[Extracted data Boundary: Start]

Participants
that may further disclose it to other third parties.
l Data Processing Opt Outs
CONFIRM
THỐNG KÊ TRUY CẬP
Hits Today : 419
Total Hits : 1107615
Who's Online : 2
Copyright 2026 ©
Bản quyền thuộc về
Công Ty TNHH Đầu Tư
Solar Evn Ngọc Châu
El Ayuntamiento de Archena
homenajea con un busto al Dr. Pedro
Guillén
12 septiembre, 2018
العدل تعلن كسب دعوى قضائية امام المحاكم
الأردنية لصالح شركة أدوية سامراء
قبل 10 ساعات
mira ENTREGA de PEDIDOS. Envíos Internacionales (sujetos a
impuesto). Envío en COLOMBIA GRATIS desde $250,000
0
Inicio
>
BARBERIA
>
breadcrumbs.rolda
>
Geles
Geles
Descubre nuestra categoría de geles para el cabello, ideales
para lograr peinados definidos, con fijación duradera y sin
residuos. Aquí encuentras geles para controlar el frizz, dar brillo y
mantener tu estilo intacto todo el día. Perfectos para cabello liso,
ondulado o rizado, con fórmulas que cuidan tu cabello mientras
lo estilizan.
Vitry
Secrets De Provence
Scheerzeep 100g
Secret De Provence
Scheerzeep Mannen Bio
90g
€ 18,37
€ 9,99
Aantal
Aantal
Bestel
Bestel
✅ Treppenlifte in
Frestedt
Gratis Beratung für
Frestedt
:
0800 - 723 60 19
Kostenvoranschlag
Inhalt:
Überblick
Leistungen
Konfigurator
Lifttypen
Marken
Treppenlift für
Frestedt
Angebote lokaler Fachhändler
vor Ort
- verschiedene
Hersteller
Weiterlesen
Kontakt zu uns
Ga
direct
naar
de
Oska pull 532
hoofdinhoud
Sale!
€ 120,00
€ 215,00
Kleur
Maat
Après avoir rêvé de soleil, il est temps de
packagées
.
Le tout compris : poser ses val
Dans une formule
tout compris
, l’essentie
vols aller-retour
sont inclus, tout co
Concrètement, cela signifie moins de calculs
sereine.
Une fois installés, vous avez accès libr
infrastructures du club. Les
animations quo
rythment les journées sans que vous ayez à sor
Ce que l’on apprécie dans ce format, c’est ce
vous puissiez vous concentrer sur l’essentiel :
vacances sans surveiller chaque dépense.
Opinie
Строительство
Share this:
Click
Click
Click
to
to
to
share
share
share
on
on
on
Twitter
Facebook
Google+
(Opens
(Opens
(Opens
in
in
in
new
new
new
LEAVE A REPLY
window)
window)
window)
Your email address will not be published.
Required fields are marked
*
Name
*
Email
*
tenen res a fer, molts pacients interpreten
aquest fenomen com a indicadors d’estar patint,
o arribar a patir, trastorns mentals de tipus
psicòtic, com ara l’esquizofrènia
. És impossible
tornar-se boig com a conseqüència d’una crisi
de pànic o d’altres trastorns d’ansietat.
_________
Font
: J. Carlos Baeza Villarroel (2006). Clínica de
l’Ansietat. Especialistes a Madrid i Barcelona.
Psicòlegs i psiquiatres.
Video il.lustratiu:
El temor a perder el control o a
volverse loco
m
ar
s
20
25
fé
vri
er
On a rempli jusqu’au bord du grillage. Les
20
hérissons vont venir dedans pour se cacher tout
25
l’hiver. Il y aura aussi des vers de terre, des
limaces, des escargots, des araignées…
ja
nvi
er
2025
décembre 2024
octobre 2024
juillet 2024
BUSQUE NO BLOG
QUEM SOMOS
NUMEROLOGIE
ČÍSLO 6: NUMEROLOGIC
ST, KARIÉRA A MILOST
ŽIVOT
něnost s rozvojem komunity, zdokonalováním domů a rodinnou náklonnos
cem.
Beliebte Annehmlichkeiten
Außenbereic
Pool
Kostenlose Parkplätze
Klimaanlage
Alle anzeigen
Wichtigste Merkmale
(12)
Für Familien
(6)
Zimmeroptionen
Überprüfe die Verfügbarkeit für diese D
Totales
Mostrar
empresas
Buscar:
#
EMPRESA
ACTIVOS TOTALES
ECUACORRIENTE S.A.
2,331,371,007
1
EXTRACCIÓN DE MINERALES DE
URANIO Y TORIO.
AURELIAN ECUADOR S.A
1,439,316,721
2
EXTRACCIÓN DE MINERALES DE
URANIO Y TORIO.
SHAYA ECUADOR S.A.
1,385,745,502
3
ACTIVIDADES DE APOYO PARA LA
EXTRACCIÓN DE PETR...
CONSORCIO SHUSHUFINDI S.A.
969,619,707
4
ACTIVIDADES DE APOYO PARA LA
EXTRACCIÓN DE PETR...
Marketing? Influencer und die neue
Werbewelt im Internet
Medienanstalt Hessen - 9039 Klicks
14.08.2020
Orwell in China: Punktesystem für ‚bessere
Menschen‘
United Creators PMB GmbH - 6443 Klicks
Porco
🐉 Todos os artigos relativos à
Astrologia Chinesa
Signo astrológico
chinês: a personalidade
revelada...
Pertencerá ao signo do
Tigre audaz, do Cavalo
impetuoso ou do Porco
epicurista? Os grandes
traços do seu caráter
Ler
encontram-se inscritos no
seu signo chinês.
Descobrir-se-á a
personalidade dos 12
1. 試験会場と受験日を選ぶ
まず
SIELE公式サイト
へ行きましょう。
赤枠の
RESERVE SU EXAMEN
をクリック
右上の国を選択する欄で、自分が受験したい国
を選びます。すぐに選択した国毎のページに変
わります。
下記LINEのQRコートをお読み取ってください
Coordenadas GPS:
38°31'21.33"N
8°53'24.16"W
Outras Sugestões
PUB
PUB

[Extracted data Boundary: End]

What the exercise asks:
Go through the entries above and report each line with the string "Provence" in it.

Solution for this problem:
Secrets De Provence
Secret De Provence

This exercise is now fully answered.